Alexandre Bernardino Costa, em palestra, apontou com justeza que as teorias dos anos 1980 de direito crítico teriam que ser ultrapassadas. Quando eu era estudante de graduação (entrei na faculdade de direito em 1988), comprei a primeira reimpressão, de 1988, de O Direito achado na rua, com os textos do curso de extensão dado pela Universidade de Brasília, fortemente baseado em textos de Roberto Lyra Filho. Foi importante para mim, como estudante de graduação, especialmente em um curso fraco, com um currículo mal estruturado, de um tecnicismo falho até para os estreitos propósitos a que se destinava.
De 1988 para cá, é impressionante como os temas desse direito crítico se ampliaram (basta ver pelas ementas dos grupos de trabalho do Instituto) e como a conexão com os movimentos também cresceu. Coordenei com Diogo Justino uma roda de conversa sobre Direito, memória e justiça de transição (agradeço a Ricardo Pazello, da Secretaria Nacional do IPDMS, pelo convite!) e essa área é uma das áreas novas em relação a 1988.
Entre os documentos selecionados para a roda conversa, estava o "Bagulhão", carta que os presos políticos em São Paulo escreveram para o presidente do Conselho Federal da OAB em outubro de 1975, com o nome ou codinome de 233 agentes da repressão, denunciando diversos casos de tortura e execução extrajudicial pela ditadura militar. Amelinha Teles, no livro que a Comissão da Verdade do Estado de São Paulo "Rubens Paiva" publicou com essa denúncia, escreveu que "A carta significa um não categórico ao esquecimento, escrita por um coletivo, num tempo em que o ato de se reunir, organizar e lembrar era proibido."

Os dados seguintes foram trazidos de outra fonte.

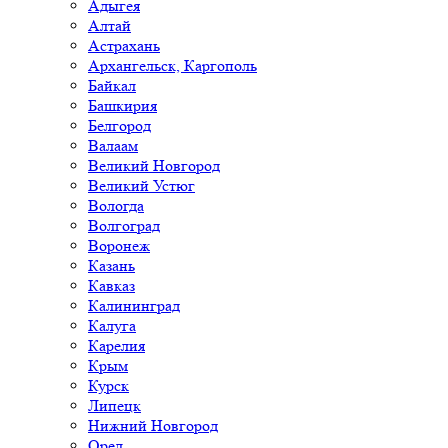
Адыгея
Алтай
Астрахань
Архангельск, Каргополь
Байкал
Башкирия
Белгород
Валаам
Великий Новгород
Великий Устюг
Вологда
Волгоград
Воронеж
Казань
Кавказ
Калининград
Калуга
Карелия
Крым
Курск
Липецк
Нижний Новгород
Орел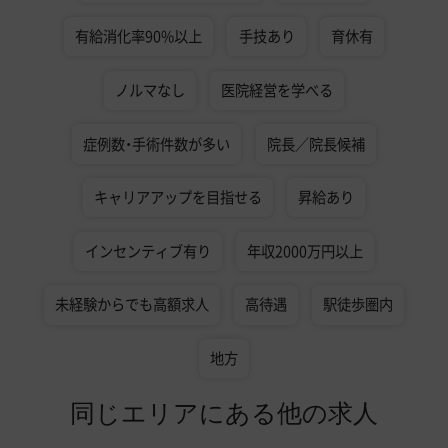
有給消化率90%以上
手技あり
育休有
ノルマなし
医院経営を学べる
症例数・手術件数が多い
院長／院長候補
キャリアアップを目指せる
昇給あり
インセンティブ有り
年収2000万円以上
未経験からでも高額求人
高待遇
駅徒歩圏内
地方
同じエリアにある他の求人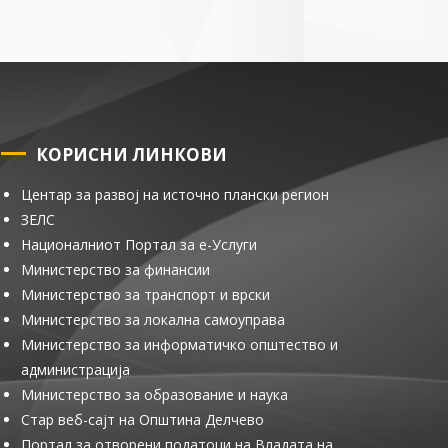
КОРИСНИ ЛИНКОВИ
Центар за развој на источно плански регион
ЗЕЛС
Националниот Портал за е-Услуги
Министерство за финансии
Министерство за транспорт и врски
Министерство за локална самоуправа
Министерство за информатичко општество и
администрација
Министерство за образование и наука
Стар веб-сајт на Општина Делчево
Портал за отворени податоци на Владата на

Creio que ela vai ao fundo da questão, pois o associativismo era vigiado, e as ações coletivas eram, de antemão, suspeitas. O mesmo ocorreu, em geral, na América Latina; cito agora Elizabeth Jelin: "En el plano nacional, em plena dictadura, estos movimientos eran expressiones de demandas que podían ser leídas como parte de la oposicion política y social al régimen." (Por los derechos: Mujeres y hombres en la acción colectiva, Buenos Aires: Nueva Trilce, 2011, organizado por ela, Sergio Caggiano e Laura Mombello).
Como estamos no Brasil em um momento em que, apesar do regime formalmente democrático, a ação coletiva é novamente enquadrada como suspeita pelos governos federal e estaduais, e os projetos legislativos vão no sentido da criminalização (leiam a nota técnica que a Associação Juízes para a Democracia elaborou sobre o projeto de lei antiterrorismo), creio que as atividades do Instituto vão na contramão tanto do que se faz preponderantemente na academia jurídica, quanto a contrapelo das vagas antidemocráticas da política institucional, o que demonstra a dupla necessidade - acadêmica e política - desse Instituto.

2 comentários:

  1. Pádua, muito obrigado por este relato que me emociona e dá forças para seguir adiante, agora com mais ombros em nosso cordão. Forte abraço!